*** Dataset extract ***

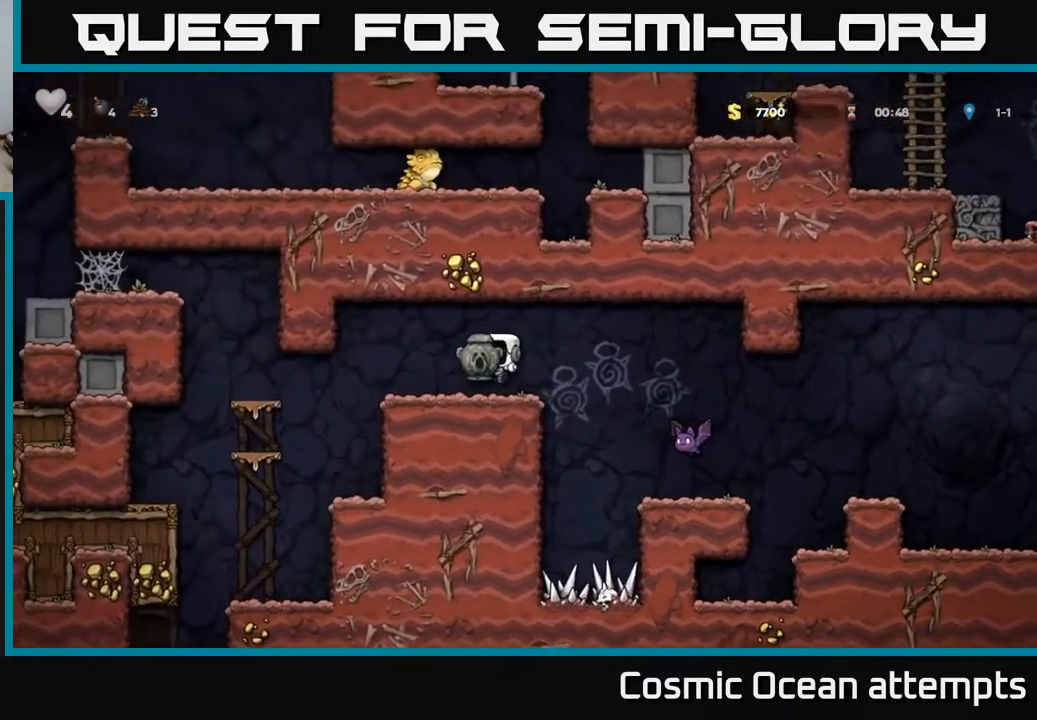
{"buttons": [], "left_stick": "center", "events": []}
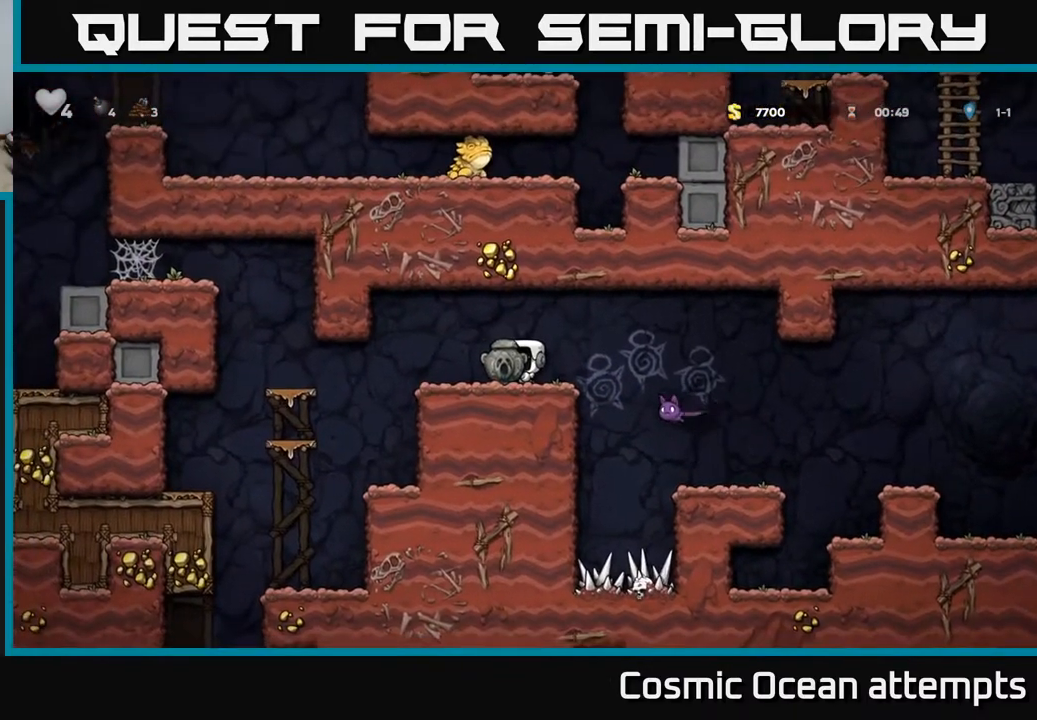
{"buttons": ["DPAD_LEFT"], "left_stick": "center", "events": [[500, "DPAD_LEFT", "down"]]}
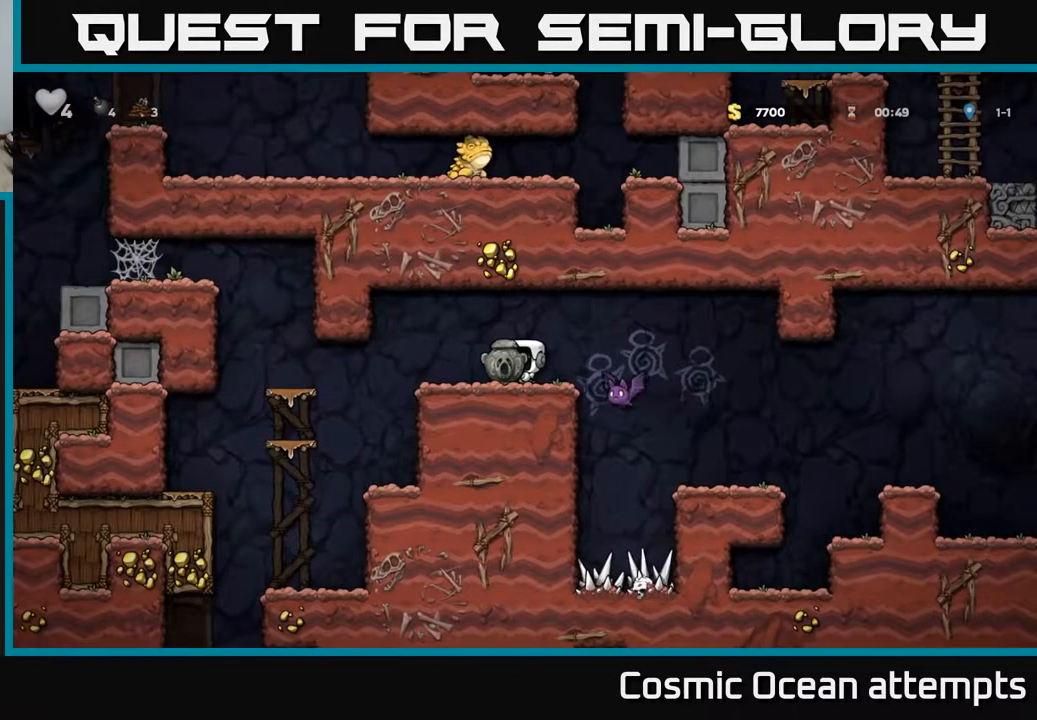
{"buttons": ["DPAD_LEFT"], "left_stick": "center", "events": []}
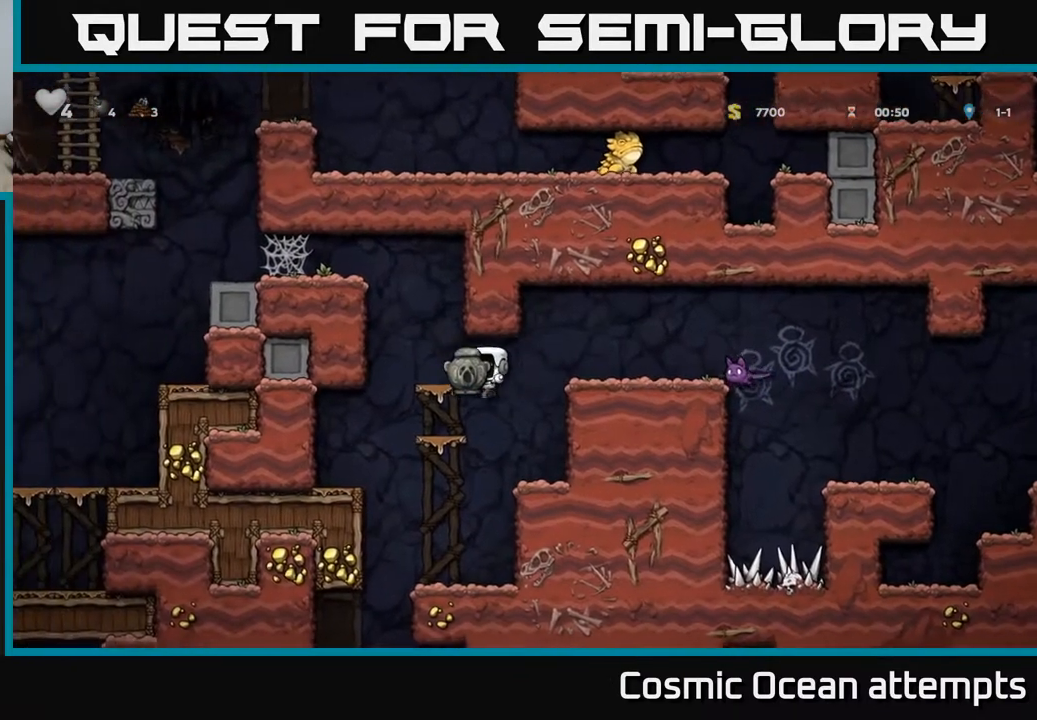
{"buttons": ["DPAD_LEFT"], "left_stick": "center", "events": [[33, "DPAD_LEFT", "up"], [83, "DPAD_RIGHT", "down"], [133, "DPAD_RIGHT", "up"], [250, "A", "down"], [400, "A", "up"], [467, "DPAD_LEFT", "down"]]}
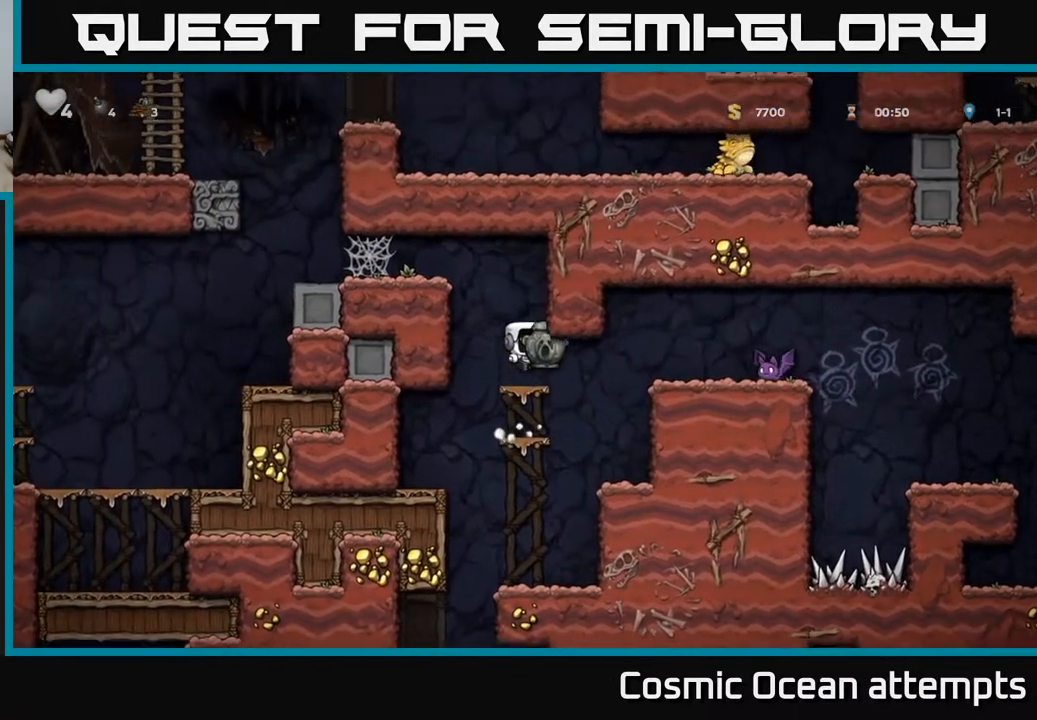
{"buttons": ["DPAD_LEFT"], "left_stick": "center", "events": [[17, "DPAD_LEFT", "up"], [233, "A", "down"], [400, "DPAD_LEFT", "down"], [483, "A", "up"]]}
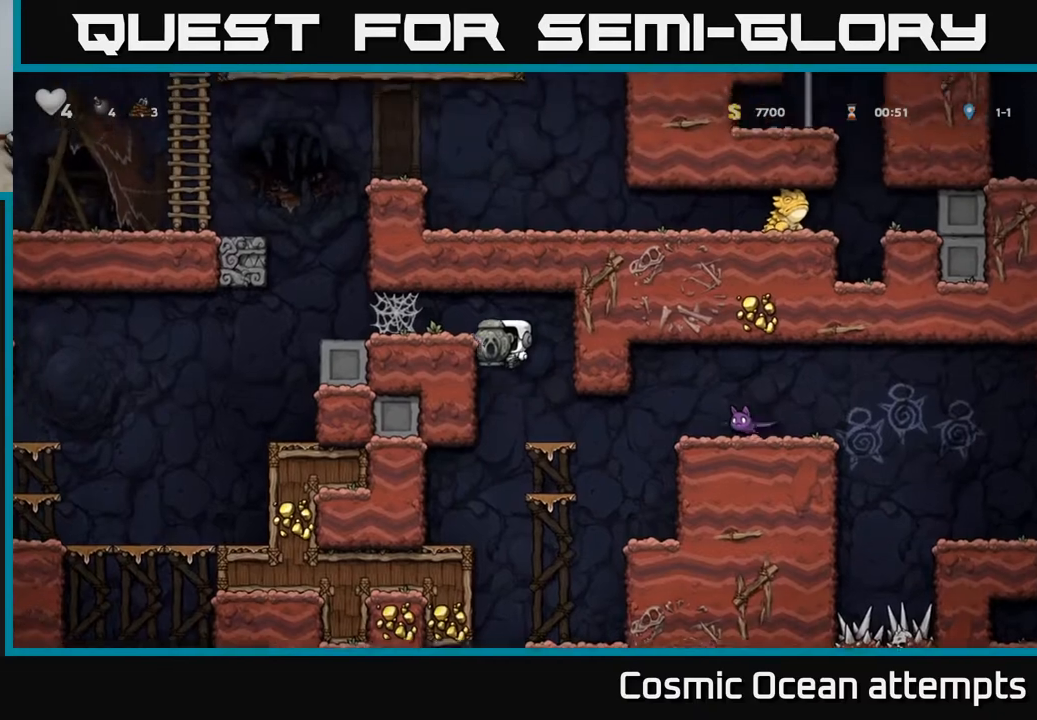
{"buttons": ["DPAD_LEFT"], "left_stick": "center", "events": [[167, "A", "down"], [267, "A", "up"]]}
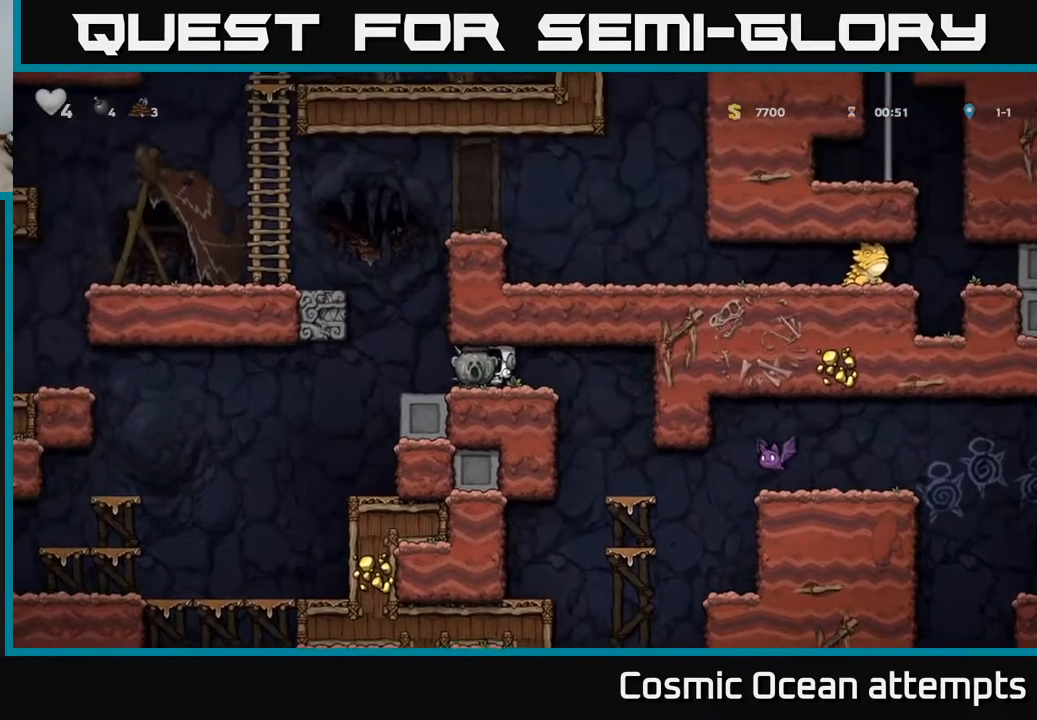
{"buttons": [], "left_stick": "center", "events": [[117, "DPAD_LEFT", "up"], [133, "DPAD_RIGHT", "down"], [233, "DPAD_DOWN", "down"], [250, "DPAD_RIGHT", "up"], [267, "DPAD_DOWN", "up"], [267, "DPAD_LEFT", "down"], [400, "DPAD_LEFT", "up"], [417, "DPAD_RIGHT", "down"], [500, "DPAD_RIGHT", "up"]]}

*** End of Dataset extract ***

**Your objective**
Scan the data above for the word "down", then copy every line that holds it.

**Worked solution**
{"buttons": ["DPAD_LEFT"], "left_stick": "center", "events": [[500, "DPAD_LEFT", "down"]]}
{"buttons": ["DPAD_LEFT"], "left_stick": "center", "events": [[33, "DPAD_LEFT", "up"], [83, "DPAD_RIGHT", "down"], [133, "DPAD_RIGHT", "up"], [250, "A", "down"], [400, "A", "up"], [467, "DPAD_LEFT", "down"]]}
{"buttons": ["DPAD_LEFT"], "left_stick": "center", "events": [[17, "DPAD_LEFT", "up"], [233, "A", "down"], [400, "DPAD_LEFT", "down"], [483, "A", "up"]]}
{"buttons": ["DPAD_LEFT"], "left_stick": "center", "events": [[167, "A", "down"], [267, "A", "up"]]}
{"buttons": [], "left_stick": "center", "events": [[117, "DPAD_LEFT", "up"], [133, "DPAD_RIGHT", "down"], [233, "DPAD_DOWN", "down"], [250, "DPAD_RIGHT", "up"], [267, "DPAD_DOWN", "up"], [267, "DPAD_LEFT", "down"], [400, "DPAD_LEFT", "up"], [417, "DPAD_RIGHT", "down"], [500, "DPAD_RIGHT", "up"]]}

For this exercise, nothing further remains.